Ketua Satgas Imunisasi IDAI, Prof. Hartono Gunardi, menjelaskan bahwa campak merupakan penyakit yang sudah dikenal sejak 2.500 tahun lalu, namun tetap menjadi ancaman nyata jika cakupan imunisasi menurun. Gejala klinis yang perlu diwaspadai antara lain demam tinggi, batuk, pilek, mata merah, hingga munculnya bercak koplik atau bintik putih keabu-abuan di area pipi bagian dalam sebelum ruam merah menyebar ke seluruh tubuh.
Sebagai langkah pencegahan paling efektif, IDAI merekomendasikan pemberian vaksin MR (Measles and Rubella) dalam tiga dosis sesuai jadwal yang ditetapkan pemerintah. Pemberian dosis tersebut dilakukan pada anak usia 9 bulan, kemudian dosis lanjutan pada usia 18 bulan, serta dosis penguat saat anak memasuki usia 7 tahun atau kelas 1 SD. Vaksinasi ini dinilai sangat aman dan telah terbukti menyelamatkan ribuan nyawa dari ancaman difteri dan campak selama puluhan tahun.
Merespons tingginya angka risiko penularan, Prof. Hartono juga mendorong orang tua untuk segera melakukan “imunisasi kejar” bagi anak-anak yang jadwal vaksinasinya sempat tertunda atau belum lengkap. Keberhasilan imunisasi kelompok (herd immunity) hanya dapat tercapai jika partisipasi aktif masyarakat meningkat, sehingga rantai penularan virus yang menyerang sistem pernapasan ini dapat diputus secara total di lingkungan tempat tinggal.
Peringatan ini juga dirangkaikan dengan persiapan menyambut Pekan Imunisasi Dunia yang diperingati pada minggu keempat April (24–30 April). Momentum ini diharapkan menjadi titik balik bagi para pengasuh dan orang tua untuk lebih proaktif memeriksa buku kesehatan anak. Penegasan status imunisasi rutin lengkap menjadi kunci utama dalam memastikan anak-anak Riau tumbuh sehat, kuat, dan terhindar dari penyakit infeksi berbahaya yang sebenarnya sangat mungkin dicegah.

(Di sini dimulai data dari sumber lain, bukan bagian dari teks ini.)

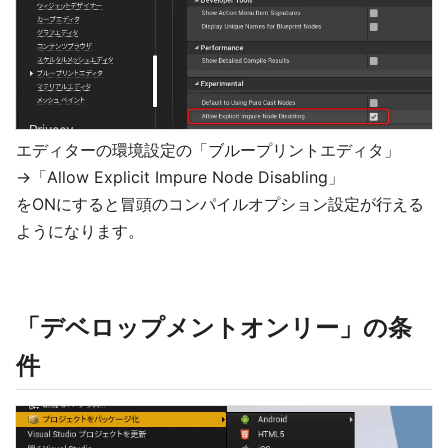
エディターの環境設定の「ブループリントエディタ」
→「Allow Explicit Impure Node Disabling」
をONにすると冒頭のコンパイルオプション設定が行える
ようになります。
「デベロップメントオンリー」の条
件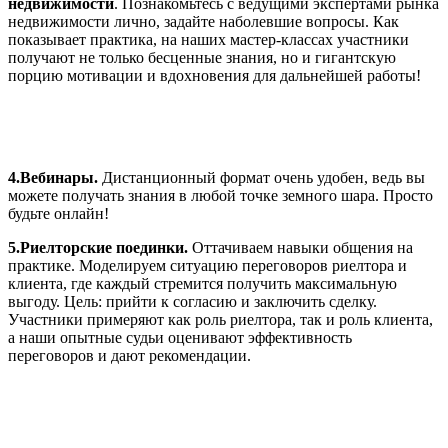
недвижимости
. Познакомьтесь с ведущими экспертами рынка
недвижимости лично, задайте наболевшие вопросы. Как
показывает практика, на наших мастер-классах участники
получают не только бесценные знания, но и гигантскую
порцию мотивации и вдохновения для дальнейшей работы!
4.Вебинары.
Дистанционный формат очень удобен, ведь вы
можете получать знания в любой точке земного шара. Просто
будьте онлайн!
5.Риелторские поединки.
Оттачиваем навыки общения на
практике. Моделируем ситуацию переговоров риелтора и
клиента, где каждый стремится получить максимальную
выгоду. Цель: прийти к согласию и заключить сделку.
Участники примеряют как роль риелтора, так и роль клиента,
а наши опытные судьи оценивают эффективность
переговоров и дают рекомендации.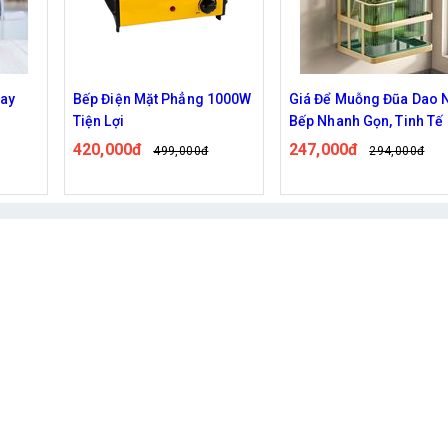
1000W
Giá Để Muỗng Đũa Dao Nhà
Máy Hút Chân Không FK
Bếp Nhanh Gọn, Tinh Tế
7912
247,000đ
266,000đ
294,000đ
337,000đ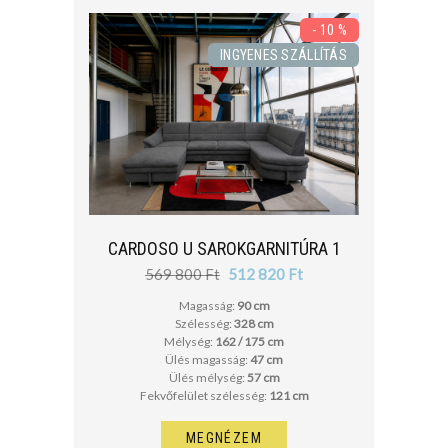
- 10 %
INGYENES SZÁLLÍTÁS
CARDOSO U SAROKGARNITÚRA 1
569 800 Ft
512 820 Ft
Magasság:
90 cm
Szélesség:
328 cm
Mélység:
162 / 175 cm
Ülés magasság:
47 cm
Ülés mélység:
57 cm
Fekvőfelület szélesség:
121 cm
MEGNÉZEM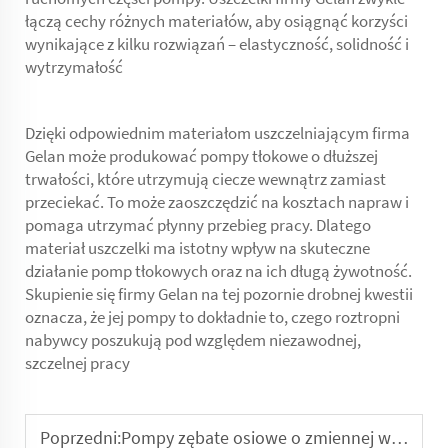
łączą cechy różnych materiałów, aby osiągnąć korzyści
wynikające z kilku rozwiązań – elastyczność, solidność i
wytrzymałość
Dzięki odpowiednim materiałom uszczelniającym firma
Gelan może produkować pompy tłokowe o dłuższej
trwałości, które utrzymują ciecze wewnątrz zamiast
przeciekać. To może zaoszczędzić na kosztach napraw i
pomaga utrzymać płynny przebieg pracy. Dlatego
materiał uszczelki ma istotny wpływ na skuteczne
działanie pomp tłokowych oraz na ich długą żywotność.
Skupienie się firmy Gelan na tej pozornie drobnej kwestii
oznacza, że jej pompy to dokładnie to, czego roztropni
nabywcy poszukują pod względem niezawodnej,
szczelnej pracy
Poprzedni:
Pompy zębate osiowe o zmiennej wydajności: Przewodnik po rozwiązywaniu problemów dla początkujących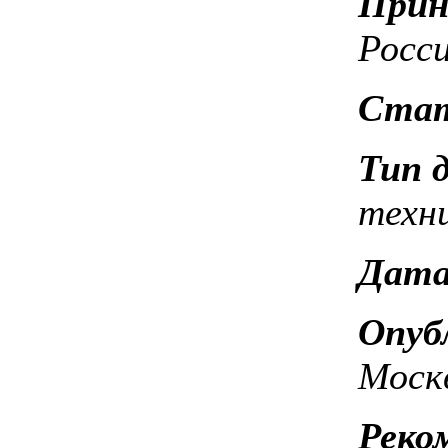
Прин
Росс
Стат
Тип 
техн
Дата
Опуб
Москв
Реко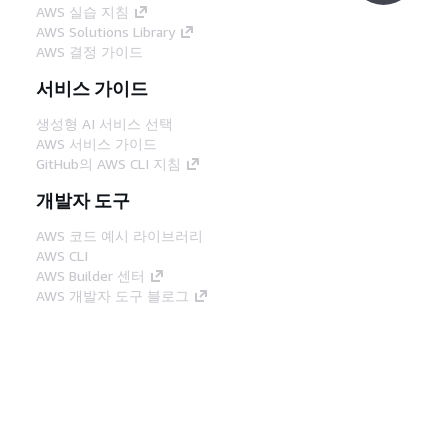
AWS 실습 지침
AWS Solutions Library
AWS 결정 가이드
서비스 가이드
생성형 AI 서비스 선택
AWS 서비스 가이드
GitHub의 AWS CLI 지침
개발자 도구
AWS 코드 예시 라이브러리
AWS CLI
AWS Builder 센터
AWS 개발자 도구 블로그
유용한 링크
AWS 문서 MCP 서버 다운로드
AWS Console에 로그인
AWS re:Post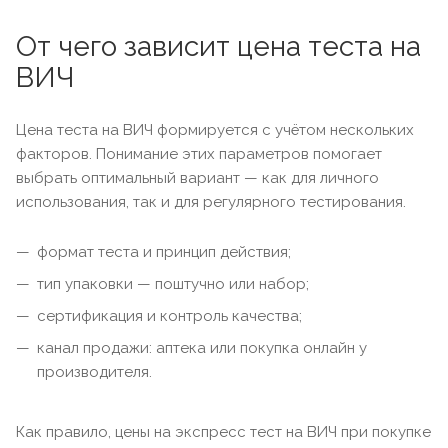
От чего зависит цена теста на
ВИЧ
Цена теста на ВИЧ формируется с учётом нескольких
факторов. Понимание этих параметров помогает
выбрать оптимальный вариант — как для личного
использования, так и для регулярного тестирования.
формат теста и принцип действия;
тип упаковки — поштучно или набор;
сертификация и контроль качества;
канал продажи: аптека или покупка онлайн у
производителя.
Как правило, цены на экспресс тест на ВИЧ при покупке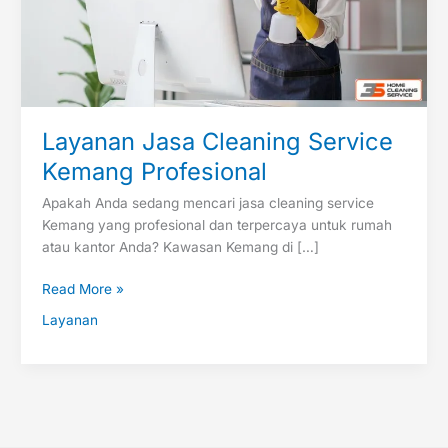
Layanan Jasa Cleaning Service
Kemang Profesional
Apakah Anda sedang mencari jasa cleaning service
Kemang yang profesional dan terpercaya untuk rumah
atau kantor Anda? Kawasan Kemang di […]
Read More »
Layanan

Melalui edukasi ini, Kemenkes dan IDAI berharap tidak ada lagi keraguan di tengah masyarakat mengenai keamanan vaksin. Dengan sinergi antara tenaga medis dan kewaspadaan orang tua, target menurunkan angka kesakitan akibat campak dan rubella di Indonesia dapat tercapai secara optimal. Perlindungan dini melalui imunisasi adalah investasi terbaik untuk menjamin masa depan generasi emas yang bebas dari ancaman penyakit menular.